Les principes et les phases d’élaboration de ce type de travaux, qui repose sur tout un travail relativement long de documentation, de maturation des idées, de rédaction (prises de notes, ébauche de plans, écriture au brouillon, mise au propre...), c’est-à-dire sur la mise en oeuvre de postures de connaissance bien plus que sur l’application stricto sensu de modèles de raisonnement, demeurent relativement généraux (apprenez à poser les bonnes questions, il faut lire, lisez les bons livres, faites des plans, il ne sert à rien d’apprendre vos cours pour la dissertation, etc., disent souvent les enseignants) et réfractaires à leur subdivision en une série finie et réglée d’opérations intellectuelles à respecter. Dans nombre de situations d’apprentissage, les étudiants sociologues ne disposent pas de procédures formalisées sur lesquelles il suffirait de prendre appui pour réaliser les différents travaux disciplinaires.

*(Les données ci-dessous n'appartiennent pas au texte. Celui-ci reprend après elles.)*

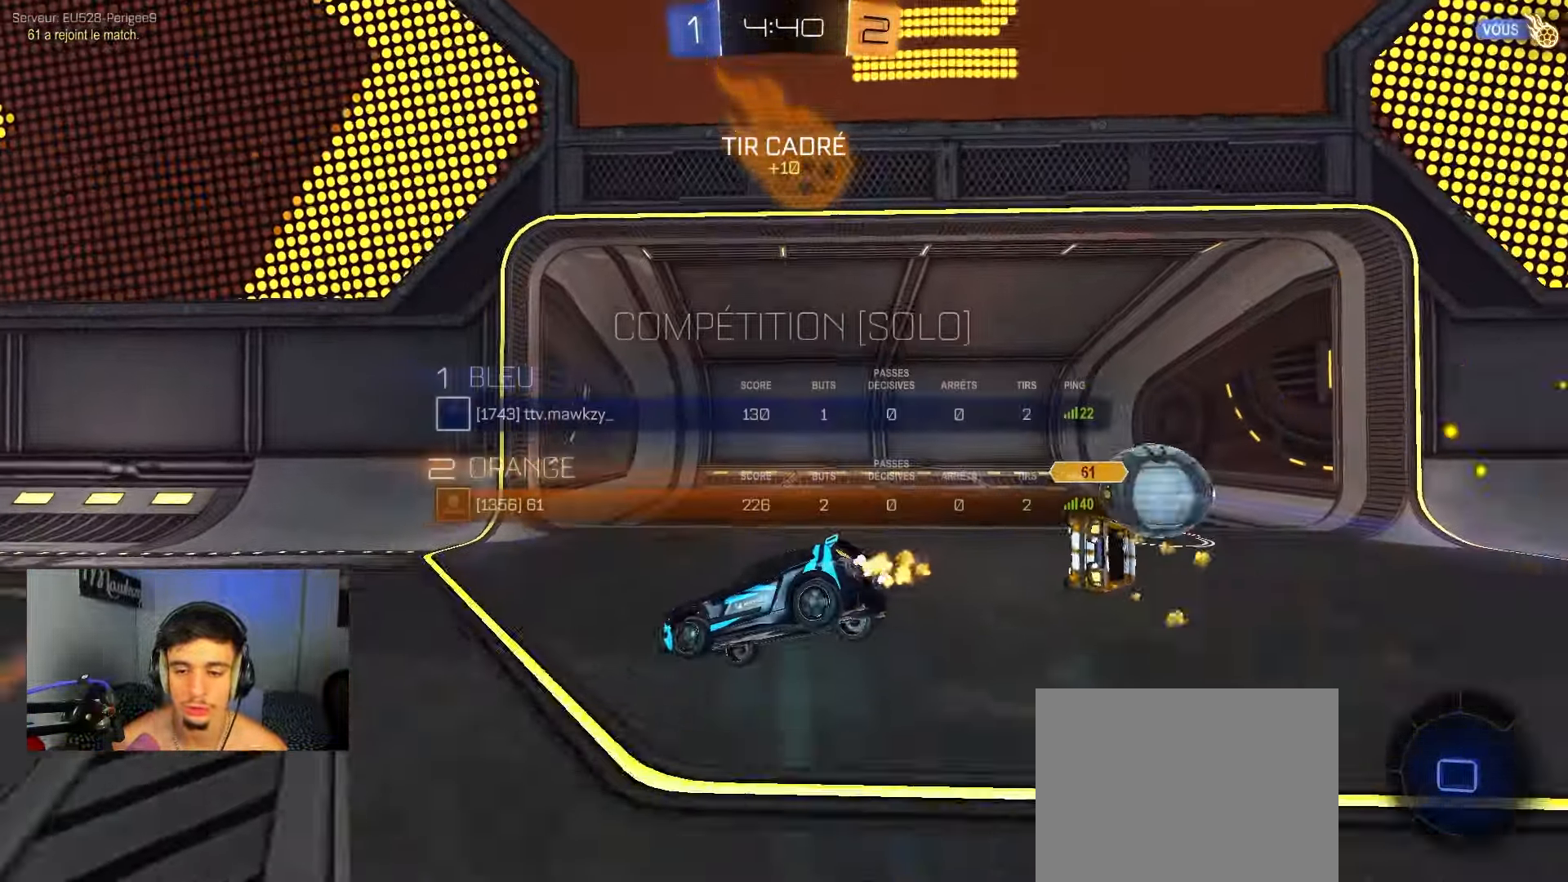
{"buttons": ["R2"], "left_stick": "center", "right_stick": "center", "events": [[100, "X", "down"], [133, "A", "down"], [133, "left_stick", "up-right"], [183, "X", "up"], [317, "left_stick", "right"], [333, "A", "up"], [433, "left_stick", "center"]]}
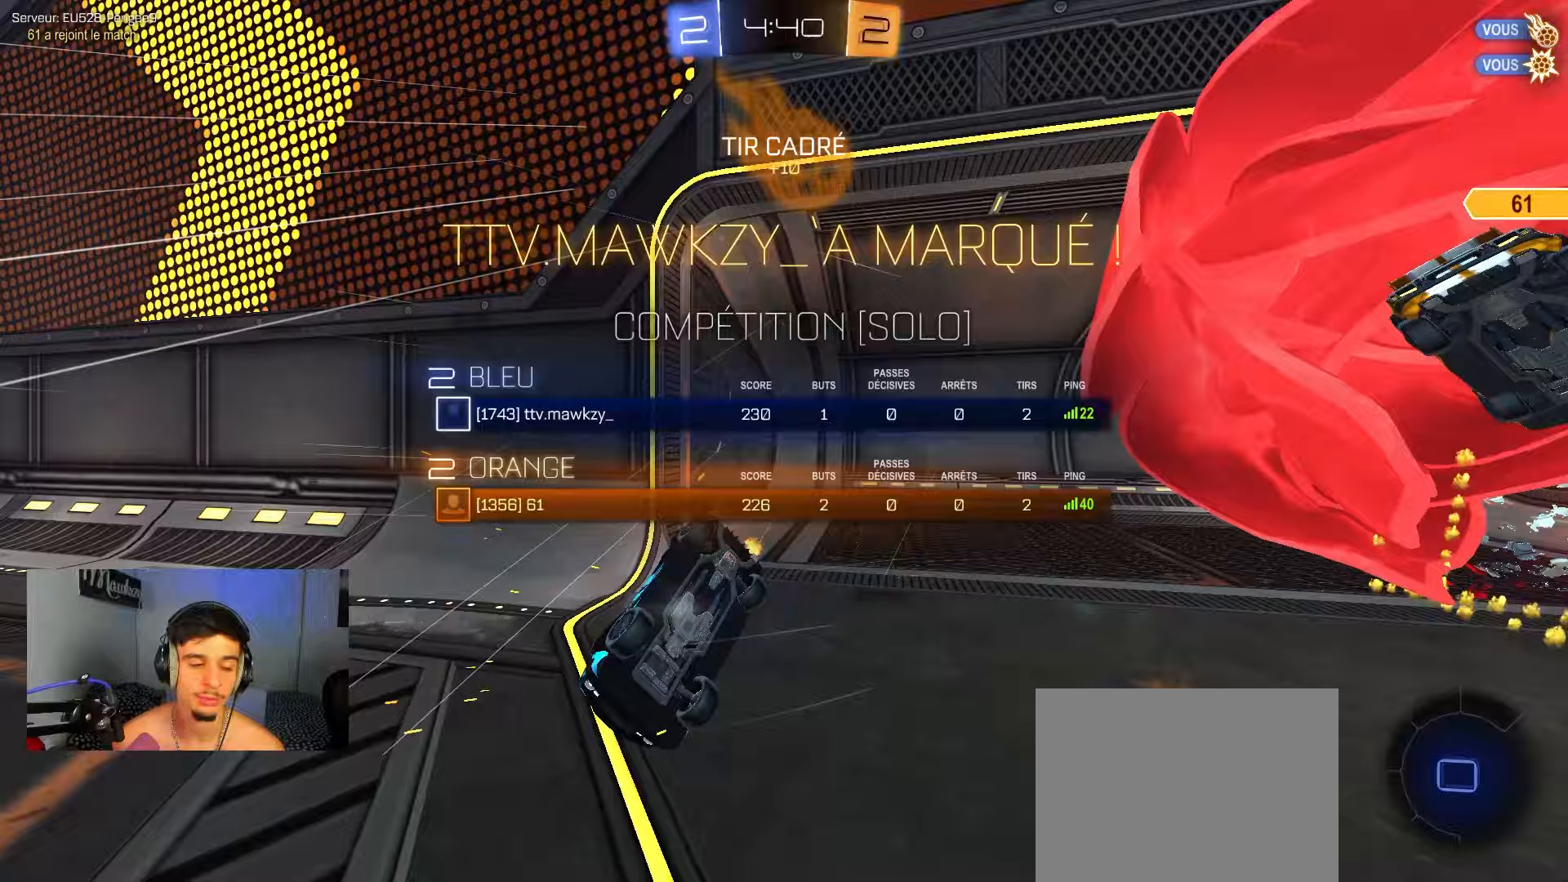
{"buttons": [], "left_stick": "left", "right_stick": "center", "events": [[133, "R2", "up"], [500, "left_stick", "left"]]}
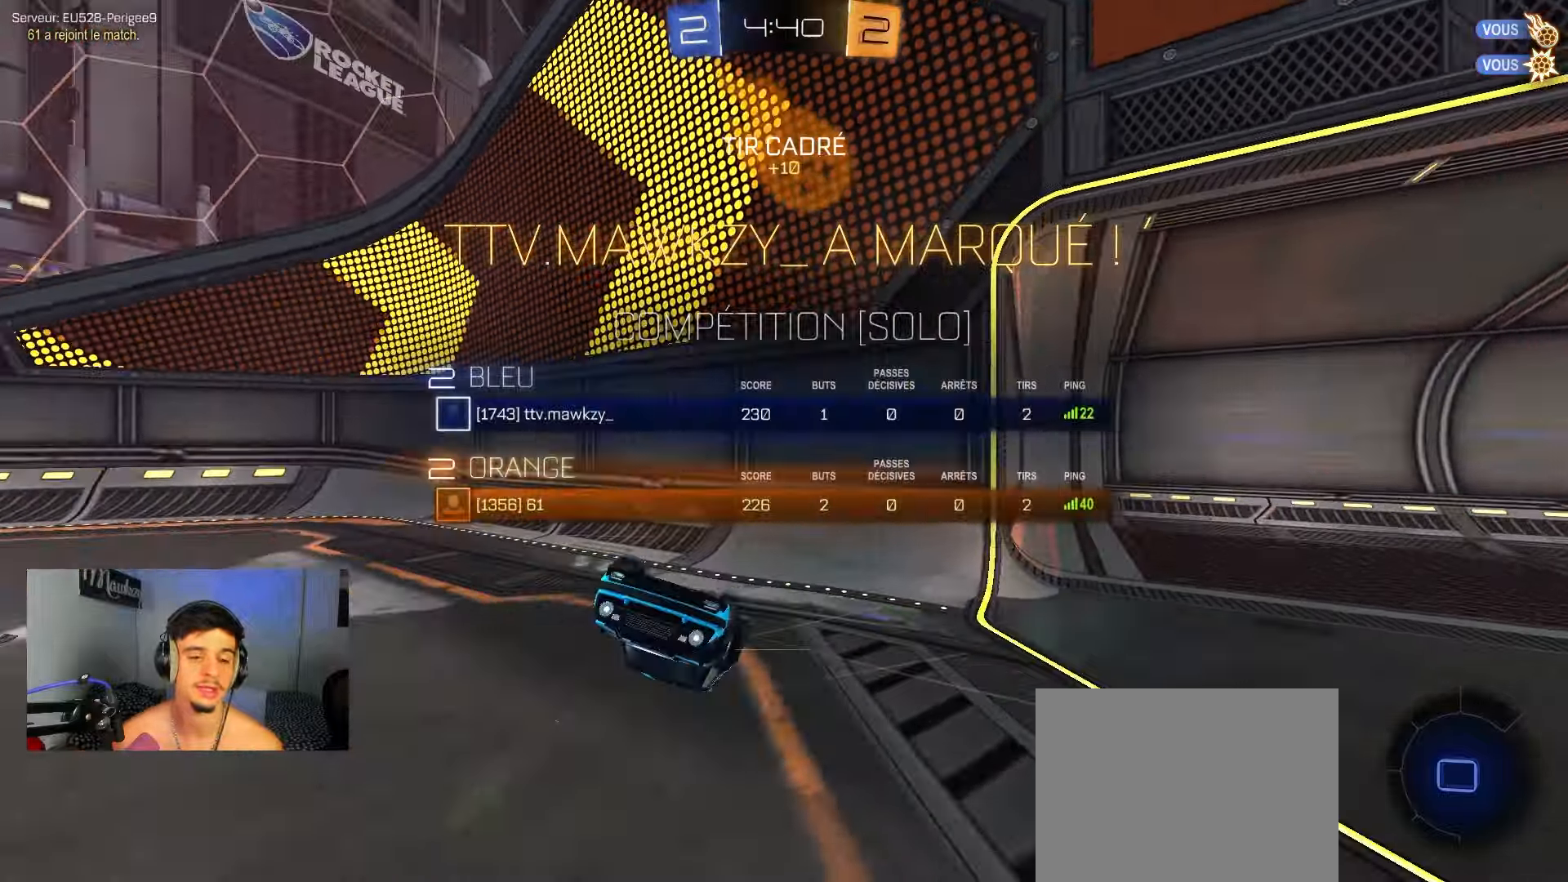
{"buttons": [], "left_stick": "center", "right_stick": "center", "events": [[83, "left_stick", "center"], [233, "left_stick", "left"], [400, "left_stick", "center"]]}
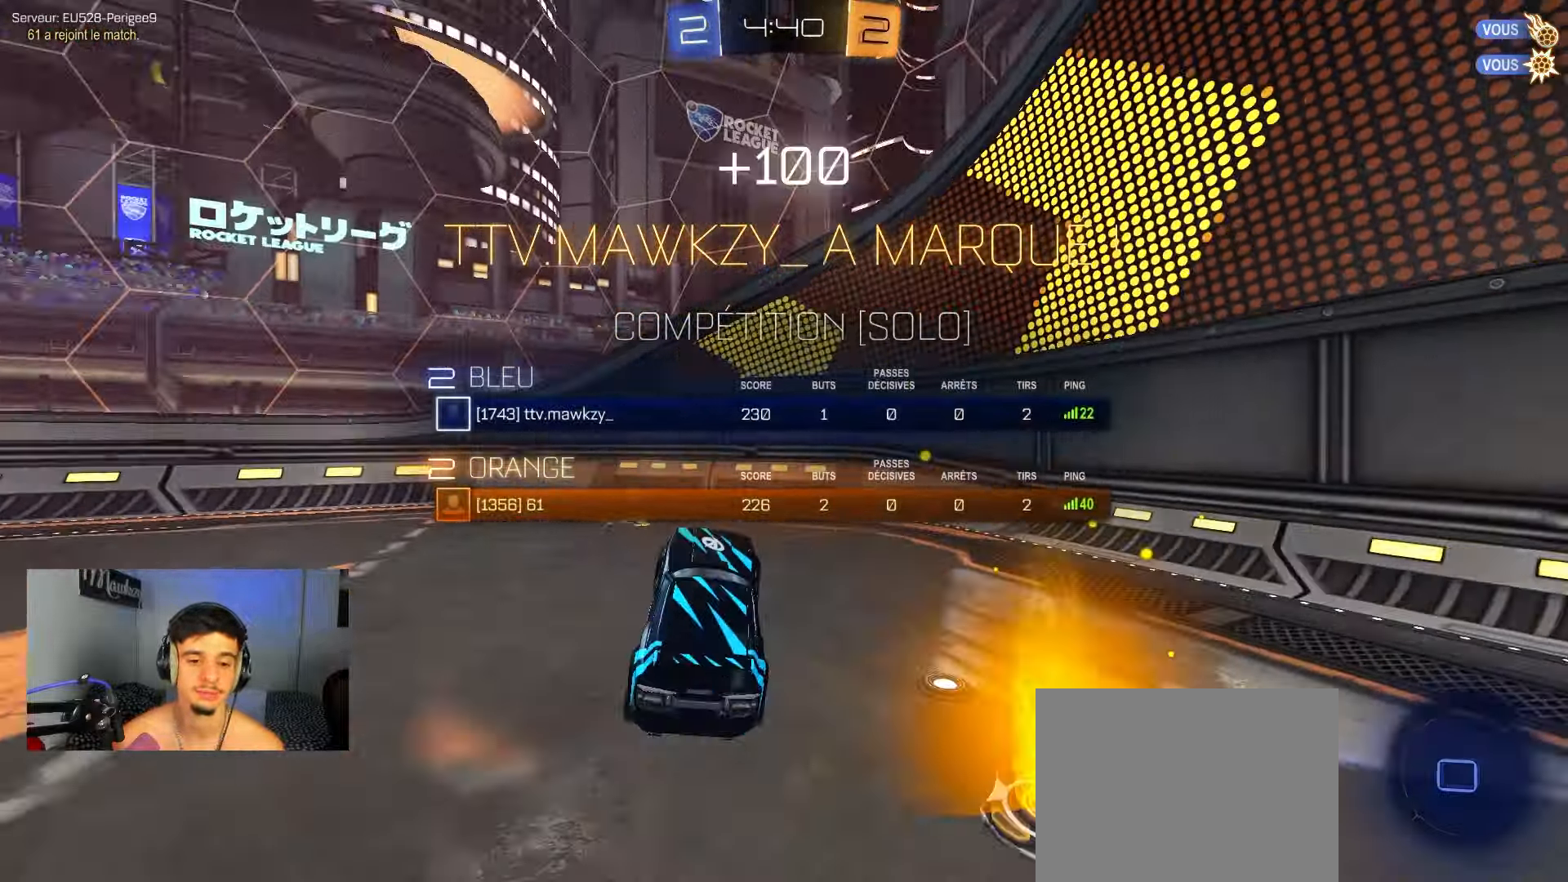
{"buttons": ["B", "R2"], "left_stick": "center", "right_stick": "center", "events": [[50, "left_stick", "left"], [100, "R2", "down"], [183, "X", "down"], [283, "X", "up"], [333, "left_stick", "center"], [350, "B", "down"]]}
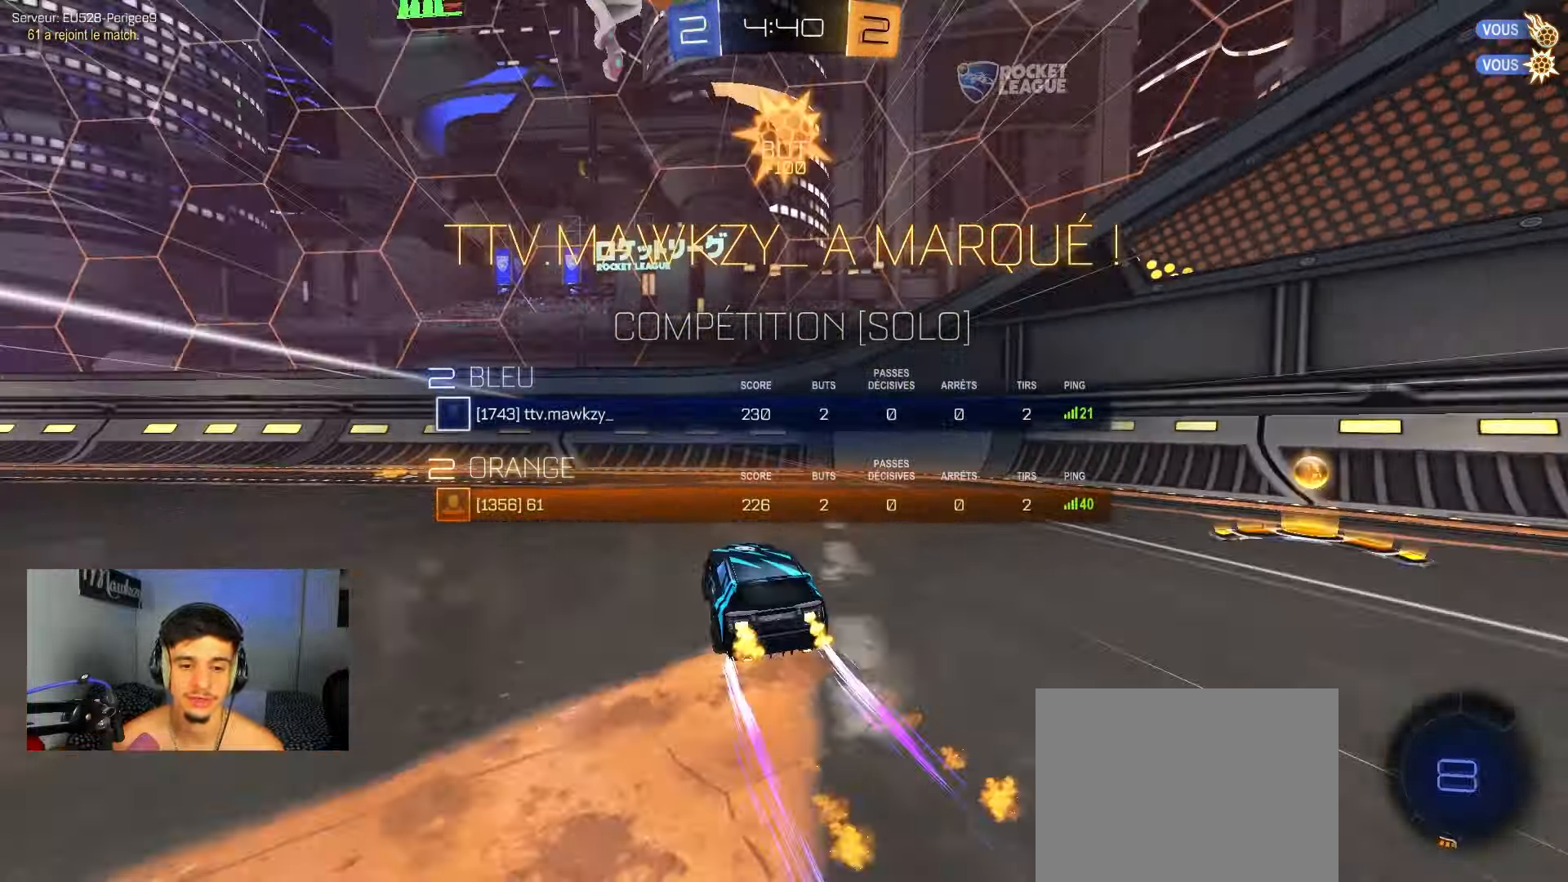
{"buttons": ["R2"], "left_stick": "up-left", "right_stick": "center", "events": [[133, "B", "up"], [167, "left_stick", "left"], [350, "L1", "down"], [400, "A", "down"], [400, "B", "down"], [417, "L1", "up"], [450, "A", "up"], [467, "left_stick", "up-left"], [483, "B", "up"]]}
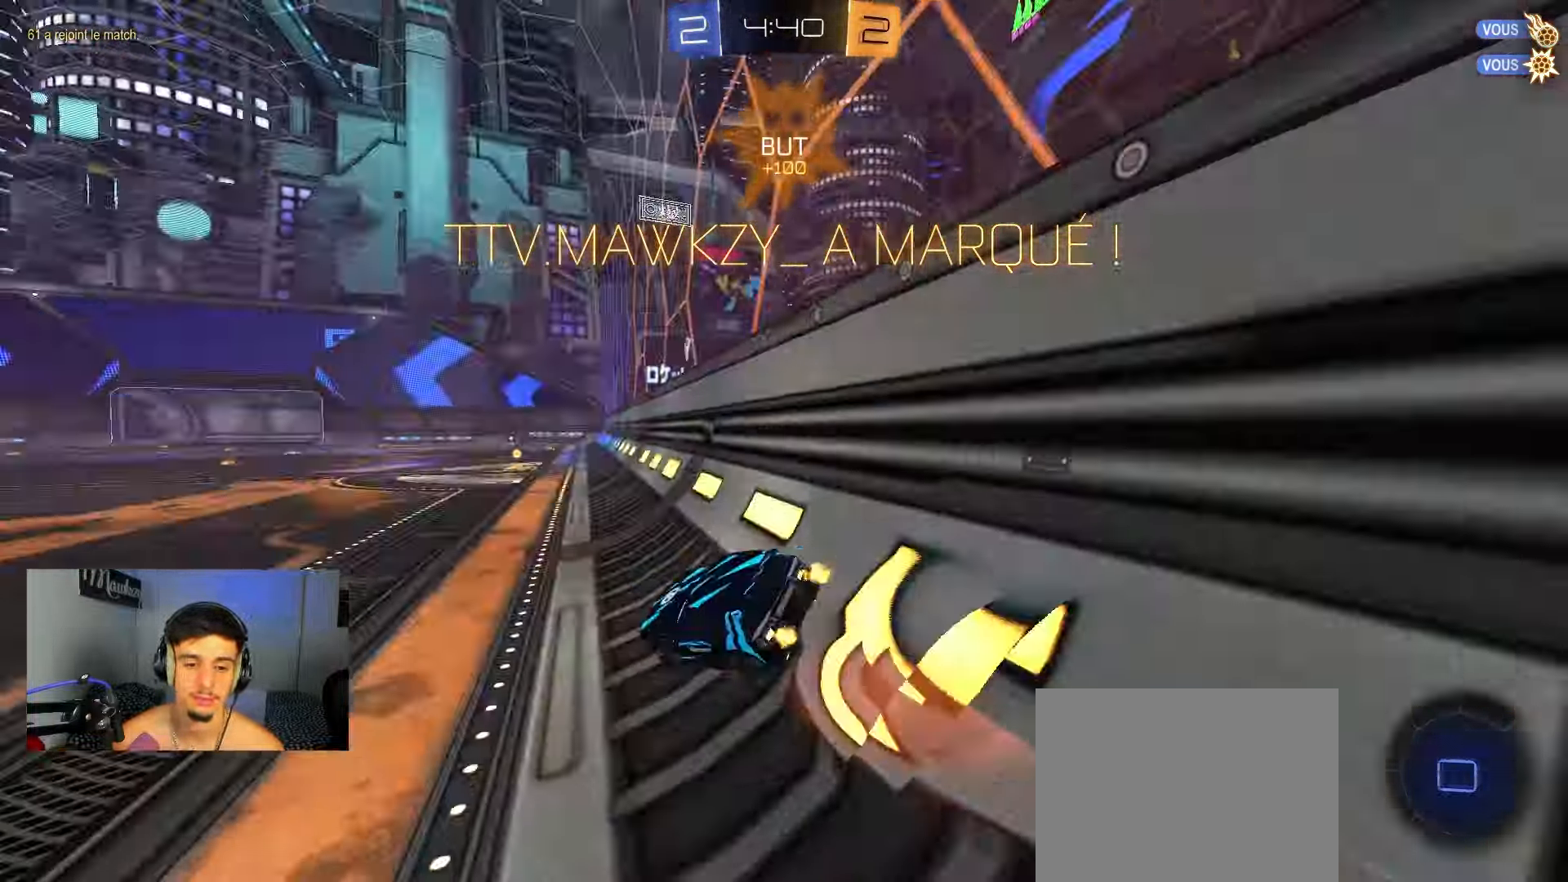
{"buttons": ["A", "L1"], "left_stick": "up", "right_stick": "center", "events": [[17, "A", "down"], [33, "left_stick", "up-right"], [83, "A", "up"], [250, "left_stick", "center"], [333, "R2", "up"], [433, "left_stick", "up"], [500, "A", "down"], [500, "L1", "down"]]}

Certes la construction d’une problématique ou d’une fiche de lecture, l’écriture d’une dissertation ou d’un dossier d’enquête, implique peu ou prou le respect d’un ensemble de procédures et de procédés techniques de fabrication. Mais ceux-ci ne fournissent que les cadres assez généraux d’une pratique intellectuelle qui relève par ailleurs d’un ensemble de tours de main techniques (ou de “recettes” plutôt que de procédures formalisées et définitives). Les étapes et les procédés de fabrication d’un commentaire de texte, d’un mémoire, d’une dissertation, d’une analyse, d’une grille d’entretien, d’un questionnaire, d’hypothèses de recherche ou d’une problématique sont en effet moins objectivés et moins codifiés que ceux qui conduisent à la préparation d’un QCM, d’un cas clinique par exemple.

Comment faut-il s’y prendre pour définir un objet de recherche, pour formuler des hypothèses, par quels procédés parvient-on, par exemple, à bâtir un guide d’entretien, un questionnaire ou un échantillon, comment s’organiser pour rédiger une analyse ou une problématique, pour mobiliser des références, trouver des idées ou des arguments pertinents et le moyen de les réinvestir dans son travail, « par quel bout commencer pour faire quelque chose de sociologique », comment passer des lectures d’auteurs à l’écriture d’un texte sociologique, comment organiser pratiquement la formulation d’un questionnement sociologique, etc. Voilà, là encore, un ensemble de problèmes pratiques d’organisation et de définition du travail intellectuel, de ses modalités et de ses étapes, qui ne trouvent pas ou peu, dans des procédures et procédés formels de solutions prédéfinies mais trouvent leur résolution, pour une part, au fil de la pratique d’apprentissage (dans la pratique en train de se faire).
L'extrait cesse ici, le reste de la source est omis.